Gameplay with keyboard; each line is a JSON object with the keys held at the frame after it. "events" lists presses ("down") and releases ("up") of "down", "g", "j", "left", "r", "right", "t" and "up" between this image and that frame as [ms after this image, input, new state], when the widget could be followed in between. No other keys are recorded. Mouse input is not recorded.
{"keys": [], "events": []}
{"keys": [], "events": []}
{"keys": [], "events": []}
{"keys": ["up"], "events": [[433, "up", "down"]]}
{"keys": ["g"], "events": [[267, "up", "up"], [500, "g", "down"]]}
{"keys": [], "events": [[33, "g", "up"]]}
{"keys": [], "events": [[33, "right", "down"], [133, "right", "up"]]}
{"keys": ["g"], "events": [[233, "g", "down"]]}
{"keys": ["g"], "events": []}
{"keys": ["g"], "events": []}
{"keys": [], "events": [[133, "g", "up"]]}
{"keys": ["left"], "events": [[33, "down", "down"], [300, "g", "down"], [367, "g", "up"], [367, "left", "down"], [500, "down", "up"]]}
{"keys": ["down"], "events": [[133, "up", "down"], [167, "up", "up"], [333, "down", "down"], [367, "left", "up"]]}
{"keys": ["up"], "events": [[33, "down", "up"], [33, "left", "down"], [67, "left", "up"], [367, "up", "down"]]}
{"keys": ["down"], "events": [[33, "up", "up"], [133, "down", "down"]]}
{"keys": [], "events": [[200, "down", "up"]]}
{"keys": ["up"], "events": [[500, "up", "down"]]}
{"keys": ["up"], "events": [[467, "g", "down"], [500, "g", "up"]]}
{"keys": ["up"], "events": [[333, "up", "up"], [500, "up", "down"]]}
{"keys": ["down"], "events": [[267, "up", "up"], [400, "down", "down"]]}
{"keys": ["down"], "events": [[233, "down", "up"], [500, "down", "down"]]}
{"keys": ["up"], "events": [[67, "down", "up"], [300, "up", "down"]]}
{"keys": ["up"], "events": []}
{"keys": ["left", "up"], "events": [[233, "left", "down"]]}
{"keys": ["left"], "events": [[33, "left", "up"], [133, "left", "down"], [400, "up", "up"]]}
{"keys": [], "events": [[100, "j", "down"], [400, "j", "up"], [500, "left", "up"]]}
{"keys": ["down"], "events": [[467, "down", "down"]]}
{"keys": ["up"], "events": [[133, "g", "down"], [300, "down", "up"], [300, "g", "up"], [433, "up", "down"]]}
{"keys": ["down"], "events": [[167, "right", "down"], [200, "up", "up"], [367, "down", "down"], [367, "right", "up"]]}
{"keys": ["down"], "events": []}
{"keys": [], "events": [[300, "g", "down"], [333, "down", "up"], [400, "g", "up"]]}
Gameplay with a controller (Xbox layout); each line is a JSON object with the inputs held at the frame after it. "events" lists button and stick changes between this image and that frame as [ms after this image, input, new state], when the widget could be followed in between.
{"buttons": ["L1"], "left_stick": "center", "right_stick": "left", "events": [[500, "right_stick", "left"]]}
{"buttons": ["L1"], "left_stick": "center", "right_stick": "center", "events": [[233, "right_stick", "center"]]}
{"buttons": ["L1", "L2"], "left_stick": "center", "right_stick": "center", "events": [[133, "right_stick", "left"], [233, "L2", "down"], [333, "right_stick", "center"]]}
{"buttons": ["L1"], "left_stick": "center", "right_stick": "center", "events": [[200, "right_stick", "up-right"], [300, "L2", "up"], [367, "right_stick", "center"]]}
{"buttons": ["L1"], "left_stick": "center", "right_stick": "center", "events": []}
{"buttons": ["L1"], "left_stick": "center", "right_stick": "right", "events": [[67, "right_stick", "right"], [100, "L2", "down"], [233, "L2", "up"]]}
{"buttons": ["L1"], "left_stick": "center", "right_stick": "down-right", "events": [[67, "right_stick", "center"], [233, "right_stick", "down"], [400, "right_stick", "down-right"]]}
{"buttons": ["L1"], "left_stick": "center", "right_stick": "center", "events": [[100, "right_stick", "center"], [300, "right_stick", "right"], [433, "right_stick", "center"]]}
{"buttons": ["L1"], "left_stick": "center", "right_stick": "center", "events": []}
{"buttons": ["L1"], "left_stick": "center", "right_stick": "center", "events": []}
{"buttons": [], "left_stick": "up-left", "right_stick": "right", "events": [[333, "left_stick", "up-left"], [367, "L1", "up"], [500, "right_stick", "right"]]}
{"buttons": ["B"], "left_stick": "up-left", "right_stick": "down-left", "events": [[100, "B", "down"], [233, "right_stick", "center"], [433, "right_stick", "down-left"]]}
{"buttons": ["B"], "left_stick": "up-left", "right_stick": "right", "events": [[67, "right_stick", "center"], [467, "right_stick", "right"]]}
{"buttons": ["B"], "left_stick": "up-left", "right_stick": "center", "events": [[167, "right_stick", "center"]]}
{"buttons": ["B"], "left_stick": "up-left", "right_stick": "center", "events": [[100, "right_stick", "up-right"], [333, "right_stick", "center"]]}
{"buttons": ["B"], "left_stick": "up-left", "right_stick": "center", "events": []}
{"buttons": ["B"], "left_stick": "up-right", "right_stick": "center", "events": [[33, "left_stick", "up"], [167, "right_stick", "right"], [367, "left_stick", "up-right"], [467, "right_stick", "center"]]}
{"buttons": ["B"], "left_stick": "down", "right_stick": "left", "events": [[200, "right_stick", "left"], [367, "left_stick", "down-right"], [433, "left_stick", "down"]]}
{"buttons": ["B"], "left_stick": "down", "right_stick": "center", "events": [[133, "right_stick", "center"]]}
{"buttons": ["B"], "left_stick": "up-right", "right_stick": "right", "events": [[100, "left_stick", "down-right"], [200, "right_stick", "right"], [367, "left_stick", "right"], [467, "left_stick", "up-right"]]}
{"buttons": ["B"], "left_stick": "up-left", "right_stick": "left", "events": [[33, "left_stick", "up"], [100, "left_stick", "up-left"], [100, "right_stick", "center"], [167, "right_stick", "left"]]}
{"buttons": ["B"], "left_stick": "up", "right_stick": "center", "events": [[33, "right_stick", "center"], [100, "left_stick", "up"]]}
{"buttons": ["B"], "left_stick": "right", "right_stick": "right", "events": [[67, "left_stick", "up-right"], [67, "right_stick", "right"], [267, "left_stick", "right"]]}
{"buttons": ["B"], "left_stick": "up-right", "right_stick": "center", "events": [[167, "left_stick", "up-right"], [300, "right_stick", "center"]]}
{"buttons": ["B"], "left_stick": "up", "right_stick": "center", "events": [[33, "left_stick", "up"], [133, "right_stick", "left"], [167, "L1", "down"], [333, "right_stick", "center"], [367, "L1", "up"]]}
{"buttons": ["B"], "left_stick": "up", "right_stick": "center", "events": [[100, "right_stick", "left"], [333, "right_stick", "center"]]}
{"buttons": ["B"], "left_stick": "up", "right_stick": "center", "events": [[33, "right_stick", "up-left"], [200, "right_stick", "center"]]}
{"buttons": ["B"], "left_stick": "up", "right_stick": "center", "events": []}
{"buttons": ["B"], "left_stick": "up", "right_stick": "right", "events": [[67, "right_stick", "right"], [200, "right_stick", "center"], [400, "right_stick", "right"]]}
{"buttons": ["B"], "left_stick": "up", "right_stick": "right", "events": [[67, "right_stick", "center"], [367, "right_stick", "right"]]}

[What to produce]
Every line above is to be transcribed exactly.

[Solution]
Gameplay with keyboard; each line is a JSON object with the keys held at the frame after it. "events" lists presses ("down") and releases ("up") of "down", "g", "j", "left", "r", "right", "t" and "up" between this image and that frame as [ms after this image, input, new state], when the widget could be followed in between. No other keys are recorded. Mouse input is not recorded.
{"keys": [], "events": []}
{"keys": [], "events": []}
{"keys": [], "events": []}
{"keys": ["up"], "events": [[433, "up", "down"]]}
{"keys": ["g"], "events": [[267, "up", "up"], [500, "g", "down"]]}
{"keys": [], "events": [[33, "g", "up"]]}
{"keys": [], "events": [[33, "right", "down"], [133, "right", "up"]]}
{"keys": ["g"], "events": [[233, "g", "down"]]}
{"keys": ["g"], "events": []}
{"keys": ["g"], "events": []}
{"keys": [], "events": [[133, "g", "up"]]}
{"keys": ["left"], "events": [[33, "down", "down"], [300, "g", "down"], [367, "g", "up"], [367, "left", "down"], [500, "down", "up"]]}
{"keys": ["down"], "events": [[133, "up", "down"], [167, "up", "up"], [333, "down", "down"], [367, "left", "up"]]}
{"keys": ["up"], "events": [[33, "down", "up"], [33, "left", "down"], [67, "left", "up"], [367, "up", "down"]]}
{"keys": ["down"], "events": [[33, "up", "up"], [133, "down", "down"]]}
{"keys": [], "events": [[200, "down", "up"]]}
{"keys": ["up"], "events": [[500, "up", "down"]]}
{"keys": ["up"], "events": [[467, "g", "down"], [500, "g", "up"]]}
{"keys": ["up"], "events": [[333, "up", "up"], [500, "up", "down"]]}
{"keys": ["down"], "events": [[267, "up", "up"], [400, "down", "down"]]}
{"keys": ["down"], "events": [[233, "down", "up"], [500, "down", "down"]]}
{"keys": ["up"], "events": [[67, "down", "up"], [300, "up", "down"]]}
{"keys": ["up"], "events": []}
{"keys": ["left", "up"], "events": [[233, "left", "down"]]}
{"keys": ["left"], "events": [[33, "left", "up"], [133, "left", "down"], [400, "up", "up"]]}
{"keys": [], "events": [[100, "j", "down"], [400, "j", "up"], [500, "left", "up"]]}
{"keys": ["down"], "events": [[467, "down", "down"]]}
{"keys": ["up"], "events": [[133, "g", "down"], [300, "down", "up"], [300, "g", "up"], [433, "up", "down"]]}
{"keys": ["down"], "events": [[167, "right", "down"], [200, "up", "up"], [367, "down", "down"], [367, "right", "up"]]}
{"keys": ["down"], "events": []}
{"keys": [], "events": [[300, "g", "down"], [333, "down", "up"], [400, "g", "up"]]}
Gameplay with a controller (Xbox layout); each line is a JSON object with the inputs held at the frame after it. "events" lists button and stick changes between this image and that frame as [ms after this image, input, new state], when the widget could be followed in between.
{"buttons": ["L1"], "left_stick": "center", "right_stick": "left", "events": [[500, "right_stick", "left"]]}
{"buttons": ["L1"], "left_stick": "center", "right_stick": "center", "events": [[233, "right_stick", "center"]]}
{"buttons": ["L1", "L2"], "left_stick": "center", "right_stick": "center", "events": [[133, "right_stick", "left"], [233, "L2", "down"], [333, "right_stick", "center"]]}
{"buttons": ["L1"], "left_stick": "center", "right_stick": "center", "events": [[200, "right_stick", "up-right"], [300, "L2", "up"], [367, "right_stick", "center"]]}
{"buttons": ["L1"], "left_stick": "center", "right_stick": "center", "events": []}
{"buttons": ["L1"], "left_stick": "center", "right_stick": "right", "events": [[67, "right_stick", "right"], [100, "L2", "down"], [233, "L2", "up"]]}
{"buttons": ["L1"], "left_stick": "center", "right_stick": "down-right", "events": [[67, "right_stick", "center"], [233, "right_stick", "down"], [400, "right_stick", "down-right"]]}
{"buttons": ["L1"], "left_stick": "center", "right_stick": "center", "events": [[100, "right_stick", "center"], [300, "right_stick", "right"], [433, "right_stick", "center"]]}
{"buttons": ["L1"], "left_stick": "center", "right_stick": "center", "events": []}
{"buttons": ["L1"], "left_stick": "center", "right_stick": "center", "events": []}
{"buttons": [], "left_stick": "up-left", "right_stick": "right", "events": [[333, "left_stick", "up-left"], [367, "L1", "up"], [500, "right_stick", "right"]]}
{"buttons": ["B"], "left_stick": "up-left", "right_stick": "down-left", "events": [[100, "B", "down"], [233, "right_stick", "center"], [433, "right_stick", "down-left"]]}
{"buttons": ["B"], "left_stick": "up-left", "right_stick": "right", "events": [[67, "right_stick", "center"], [467, "right_stick", "right"]]}
{"buttons": ["B"], "left_stick": "up-left", "right_stick": "center", "events": [[167, "right_stick", "center"]]}
{"buttons": ["B"], "left_stick": "up-left", "right_stick": "center", "events": [[100, "right_stick", "up-right"], [333, "right_stick", "center"]]}
{"buttons": ["B"], "left_stick": "up-left", "right_stick": "center", "events": []}
{"buttons": ["B"], "left_stick": "up-right", "right_stick": "center", "events": [[33, "left_stick", "up"], [167, "right_stick", "right"], [367, "left_stick", "up-right"], [467, "right_stick", "center"]]}
{"buttons": ["B"], "left_stick": "down", "right_stick": "left", "events": [[200, "right_stick", "left"], [367, "left_stick", "down-right"], [433, "left_stick", "down"]]}
{"buttons": ["B"], "left_stick": "down", "right_stick": "center", "events": [[133, "right_stick", "center"]]}
{"buttons": ["B"], "left_stick": "up-right", "right_stick": "right", "events": [[100, "left_stick", "down-right"], [200, "right_stick", "right"], [367, "left_stick", "right"], [467, "left_stick", "up-right"]]}
{"buttons": ["B"], "left_stick": "up-left", "right_stick": "left", "events": [[33, "left_stick", "up"], [100, "left_stick", "up-left"], [100, "right_stick", "center"], [167, "right_stick", "left"]]}
{"buttons": ["B"], "left_stick": "up", "right_stick": "center", "events": [[33, "right_stick", "center"], [100, "left_stick", "up"]]}
{"buttons": ["B"], "left_stick": "right", "right_stick": "right", "events": [[67, "left_stick", "up-right"], [67, "right_stick", "right"], [267, "left_stick", "right"]]}
{"buttons": ["B"], "left_stick": "up-right", "right_stick": "center", "events": [[167, "left_stick", "up-right"], [300, "right_stick", "center"]]}
{"buttons": ["B"], "left_stick": "up", "right_stick": "center", "events": [[33, "left_stick", "up"], [133, "right_stick", "left"], [167, "L1", "down"], [333, "right_stick", "center"], [367, "L1", "up"]]}
{"buttons": ["B"], "left_stick": "up", "right_stick": "center", "events": [[100, "right_stick", "left"], [333, "right_stick", "center"]]}
{"buttons": ["B"], "left_stick": "up", "right_stick": "center", "events": [[33, "right_stick", "up-left"], [200, "right_stick", "center"]]}
{"buttons": ["B"], "left_stick": "up", "right_stick": "center", "events": []}
{"buttons": ["B"], "left_stick": "up", "right_stick": "right", "events": [[67, "right_stick", "right"], [200, "right_stick", "center"], [400, "right_stick", "right"]]}
{"buttons": ["B"], "left_stick": "up", "right_stick": "right", "events": [[67, "right_stick", "center"], [367, "right_stick", "right"]]}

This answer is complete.